林雪知道今天李秋雲今天不是累了,而是氣着了,飯店中那種精彩狗血的場面,正常人都會被氣得夠嗆。明知現在不是說話的機會,林雪卻還得硬着頭皮上前,一筆寫不出兩個勢,老大家做下的孽也只有她來設法彌補。
李秋雲這種脾氣的人林雪瞭解,只要讓她發泄一下,很快就會煙消雲散的。所以,林雪已做好充足準備,先是滿臉堆笑地走過來,親熱地叫了一聲大姐,坐下來便是道歉感謝、感謝道歉。同樣的話翻來覆去說了若干遍,她自己都有點不好意思。
李秋雲因爲對勢家人的痛恨,連帶着對林雪也有了不滿,如果不是林雪滿嘴好話,自己哪會錯誤地將勢家當成好人家,任由女兒與勢成戀愛下去?今天那個小混蛋能到家裡來也是拜林雪所賜,如果不是她又哭又求地屢次三番打電話過來,自己怎麼會鬼迷心竅地就聽了女兒的話一起出去找勢成。現在好了,瘟神是找到了,可怎麼送走?
她肚腸寸斷,林雪的語言再動聽,聽在她的耳中也如同一把尖刀,一下一下地刺着她的心,鮮血淋漓。
“小妹,什麼話都別講。我這裡謝謝你,趕緊將勢成帶走吧!”李秋雲雙手合十,作了個祈求的動作。
林雪臉一紅:“好的呀,我聽大姐的,那有什麼事咱們以後再聯繫!”識相地站起來,又向勢清明使了個眼色。
李秋雲有心要講還聯繫什麼,可看着林雪那吟吟的笑臉和抱歉的眼神,嘴邊的話又咽了下去,她的教養讓她無法做出讓一個曾經情投意合的姐妹當場下不了臺的事!
勢清明也是會察言觀色的主,而且更懂得欲速則不達的道理,因此並未磨蹭,很爽快地站起來與黎偉華道別。男人之間沒有那麼多小心眼,所以更好交流。
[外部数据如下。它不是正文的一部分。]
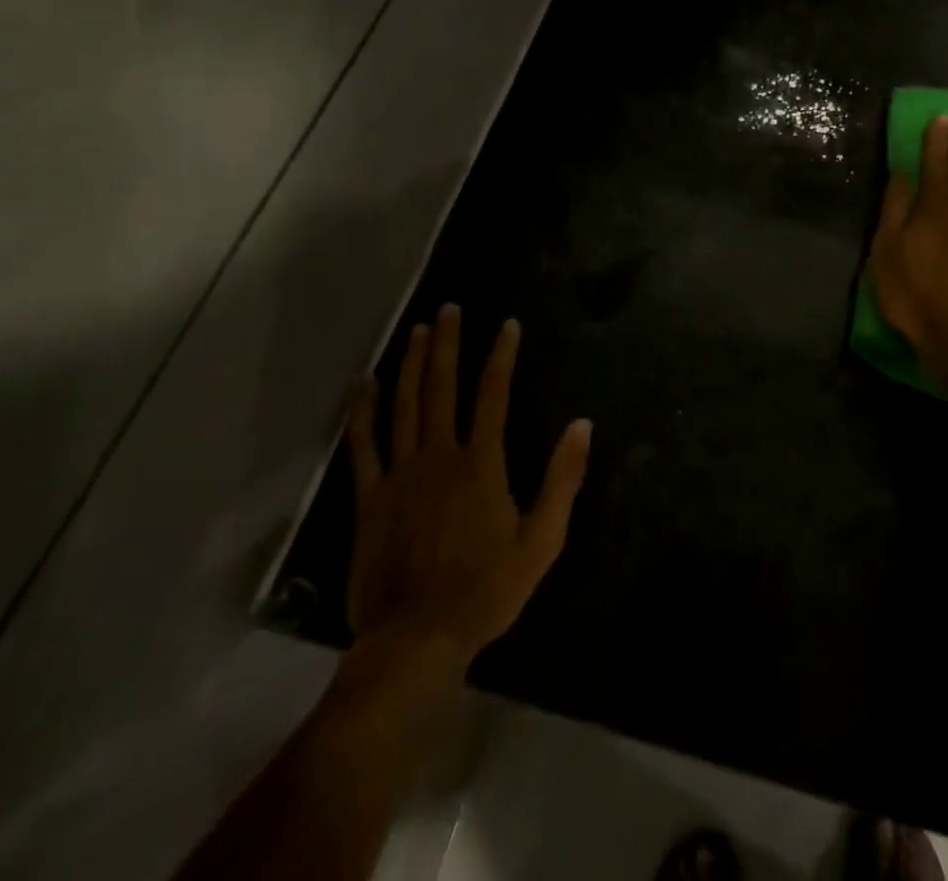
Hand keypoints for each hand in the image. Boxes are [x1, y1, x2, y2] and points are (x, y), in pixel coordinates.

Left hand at [343, 306, 591, 682]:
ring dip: (410, 363)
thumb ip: (562, 479)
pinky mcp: (370, 498)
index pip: (493, 393)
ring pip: (404, 405)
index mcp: (481, 463)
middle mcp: (439, 455)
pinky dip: (364, 412)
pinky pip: (364, 446)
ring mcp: (399, 474)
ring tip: (417, 330)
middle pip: (442, 386)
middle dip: (447, 343)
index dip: (501, 355)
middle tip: (449, 308)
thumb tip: (582, 425)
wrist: (416, 640)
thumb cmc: (486, 590)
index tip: (507, 324)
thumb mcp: (542, 540)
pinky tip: (364, 385)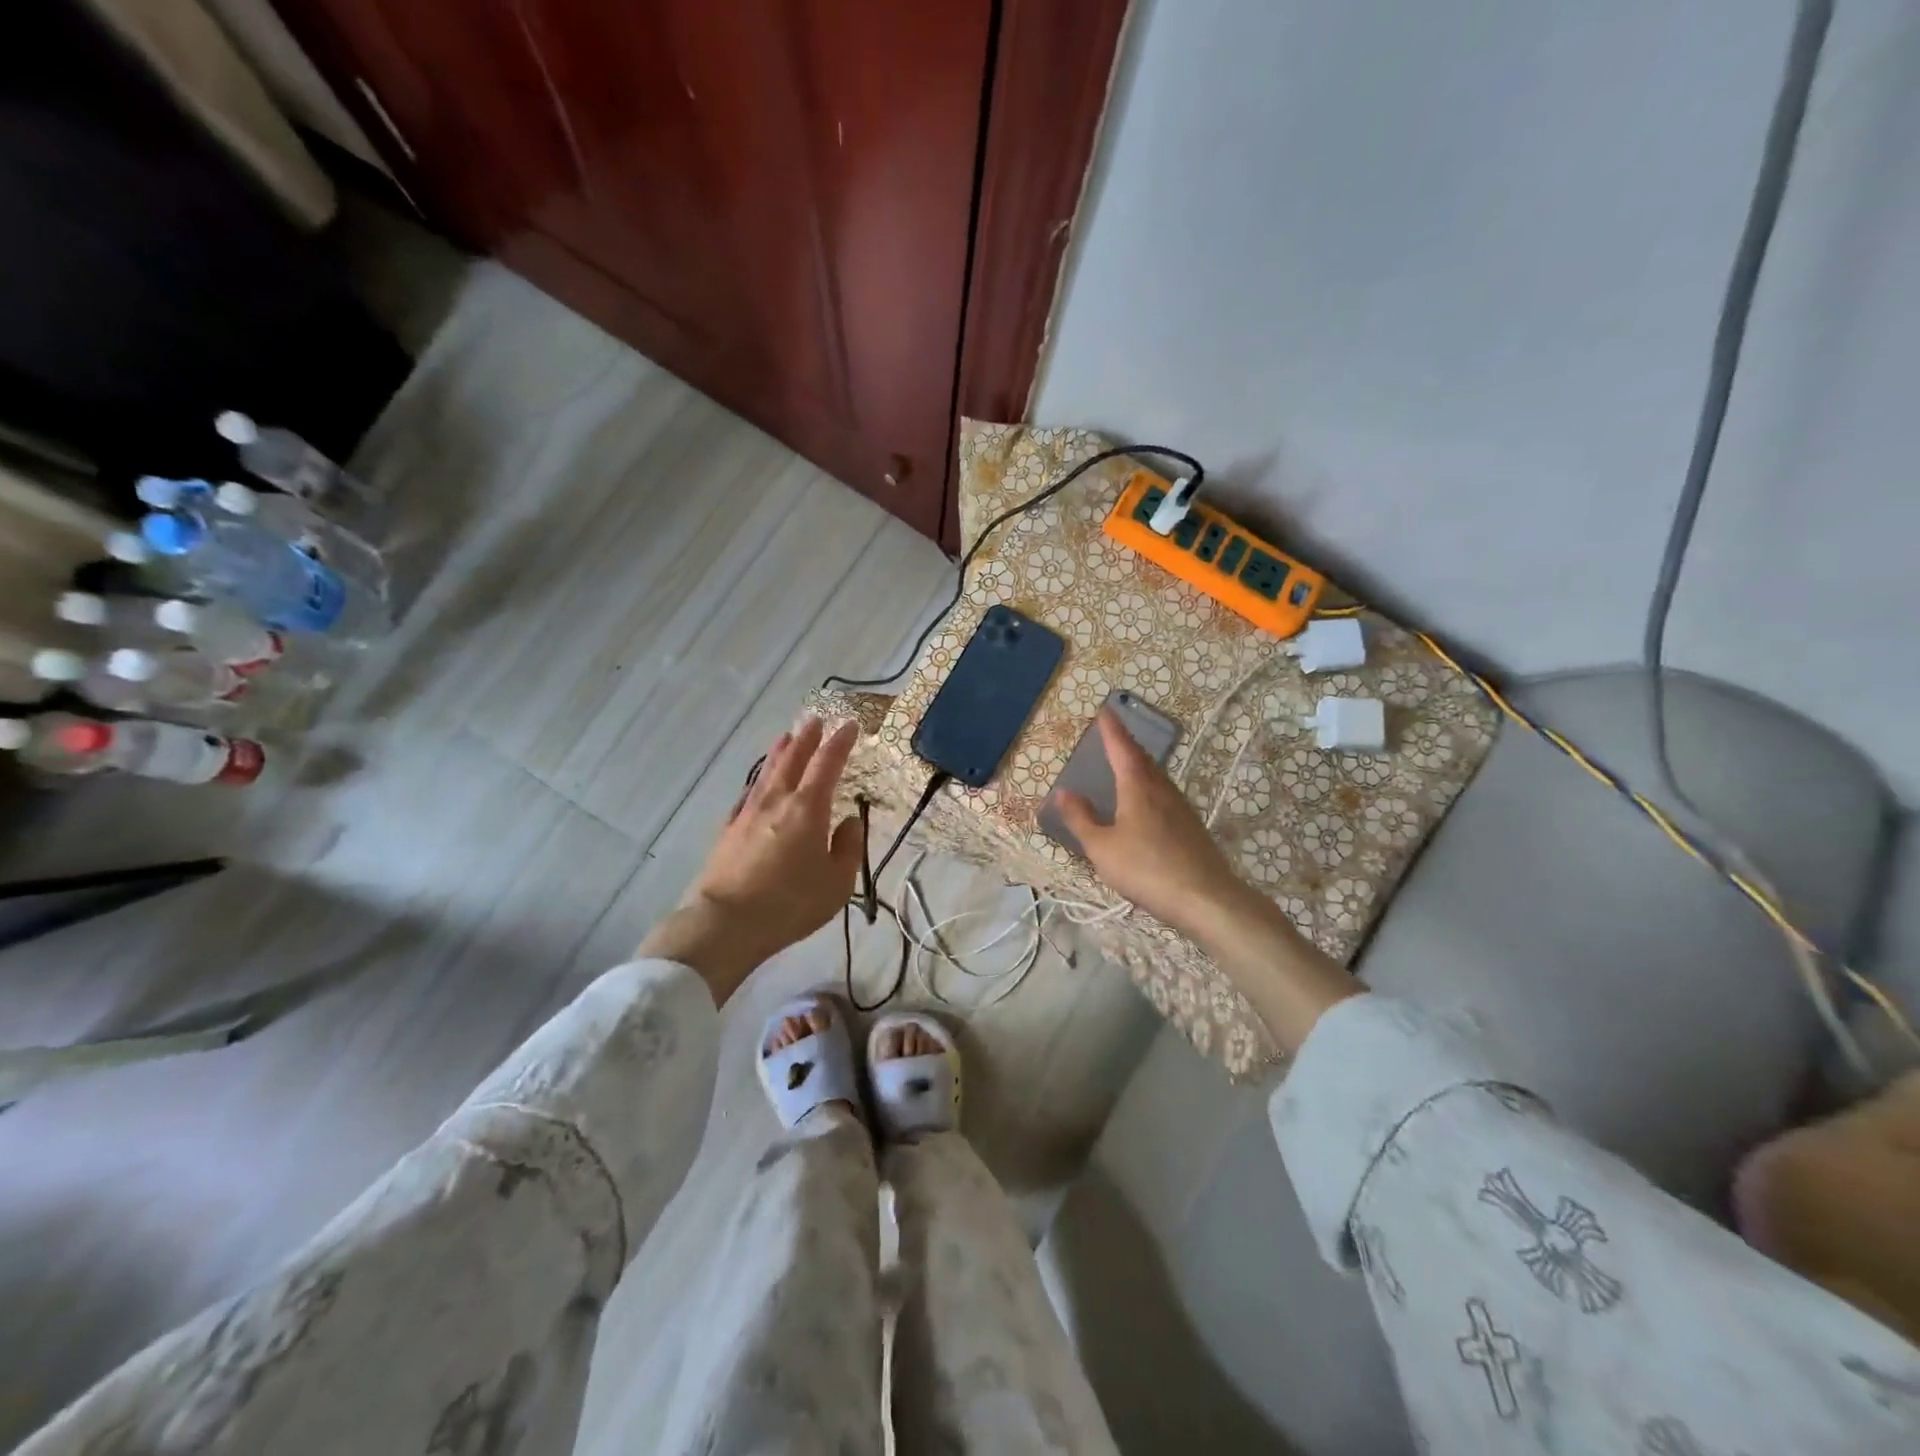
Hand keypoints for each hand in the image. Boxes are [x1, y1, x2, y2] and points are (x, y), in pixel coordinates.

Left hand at [638, 717, 862, 1001]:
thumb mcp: (837, 882)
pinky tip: (757, 784)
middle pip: (793, 759)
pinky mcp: (729, 830)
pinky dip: (758, 782)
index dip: (840, 742)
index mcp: (808, 808)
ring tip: (786, 737)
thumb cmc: (791, 903)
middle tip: (815, 720)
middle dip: (807, 738)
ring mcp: (748, 813)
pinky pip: (748, 795)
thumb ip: (849, 847)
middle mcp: (777, 801)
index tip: (849, 725)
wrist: (726, 923)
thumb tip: (851, 821)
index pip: (828, 764)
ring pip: (767, 772)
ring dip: (780, 752)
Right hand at [1051, 709, 1250, 940]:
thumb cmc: (1146, 869)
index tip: (1105, 711)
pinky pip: (1164, 794)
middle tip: (1112, 735)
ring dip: (1140, 764)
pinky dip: (1149, 785)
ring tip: (1126, 763)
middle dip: (1126, 744)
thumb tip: (1064, 792)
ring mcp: (1180, 808)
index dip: (1112, 730)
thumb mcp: (1101, 847)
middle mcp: (1161, 790)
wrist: (1206, 898)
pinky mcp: (1190, 827)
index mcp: (1138, 787)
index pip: (1122, 749)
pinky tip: (1146, 801)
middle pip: (1143, 759)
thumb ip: (1081, 819)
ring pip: (1156, 776)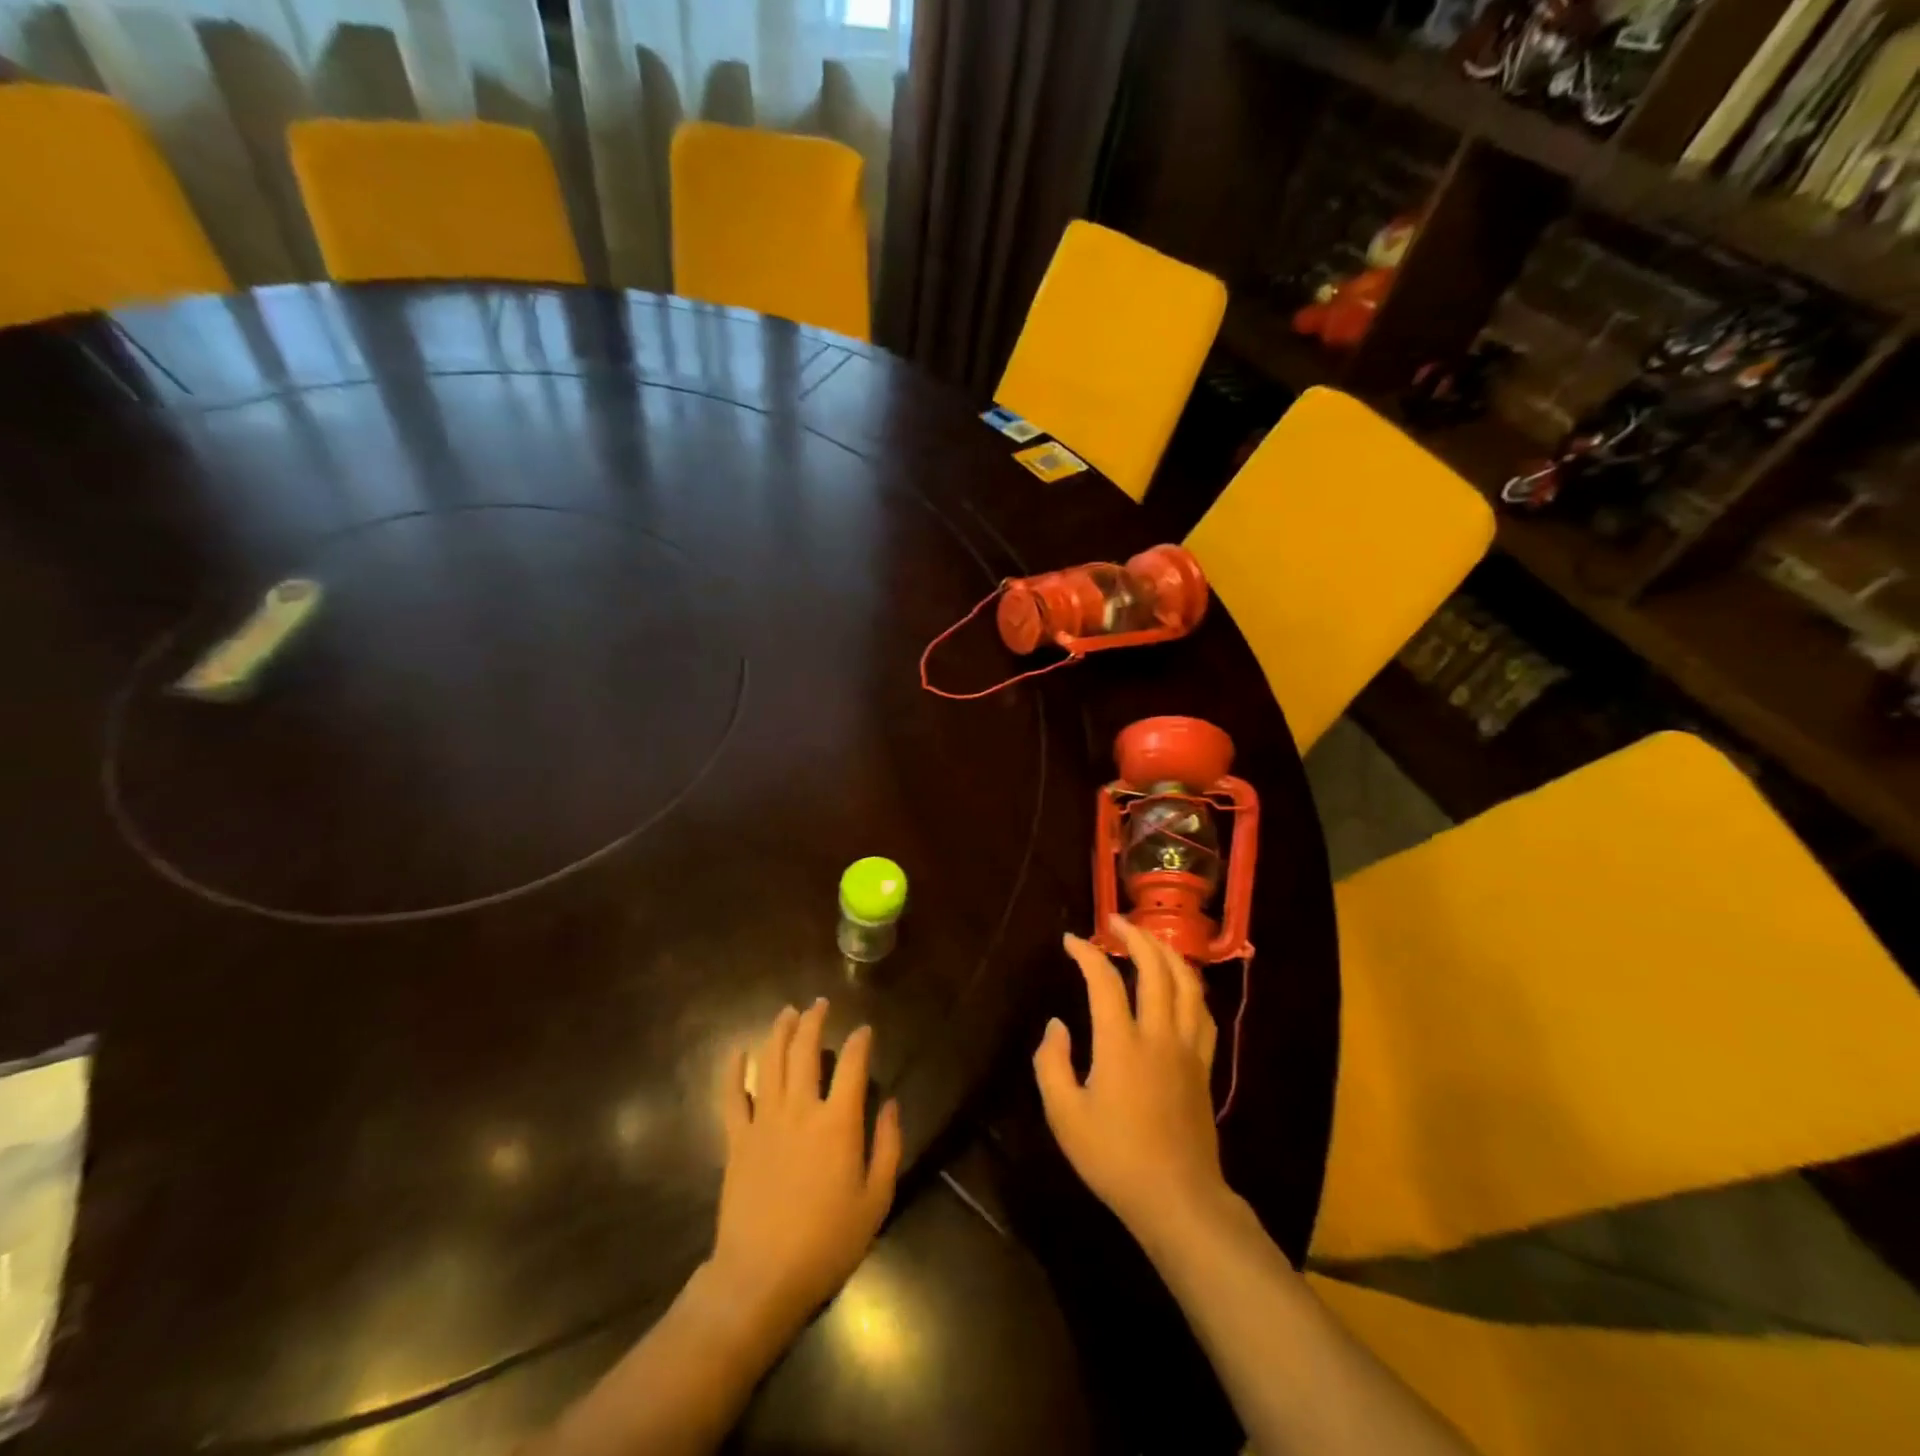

勢成奶奶卻不甘心,暗暗捅了一下媳婦:“小兩口在談心,是不是又和好了?咱們也該問一問,怎麼就這樣帶孩子回去?”
聲音雖小,李秋雲卻聽得真真切切的,頓時火冒三丈:“和好?除非太陽從西邊出來!我女兒不瞎不聾也不笨,不會回來了再回去。如果她再和勢成在一起,不用勢成去尋死,我去尋死!嚇人誰不會?”
她的目光挑釁一樣在勢家人臉上滑過一遍,只要誰開口反駁她一句,她就立即有了發火的由頭,正好與勢家人一拍兩散。可是沒想到勢家人都得啞口無言,只得訕訕地看着她笑着。李秋雲有種奮力揮拳卻打空了的懊惱。
黎偉華勸着妻子:“秋雲,你冷靜一點。”
李秋雲情緒更加激動:“我是要冷靜冷靜的。”她站起來,走到樓梯口衝着上面喊,“勢成,你家人來了,趕緊回家!”
她已經做好準備,如果三聲之後勢成還賴在上面,就別怪她不給情面了,人的忍耐總是有限度的。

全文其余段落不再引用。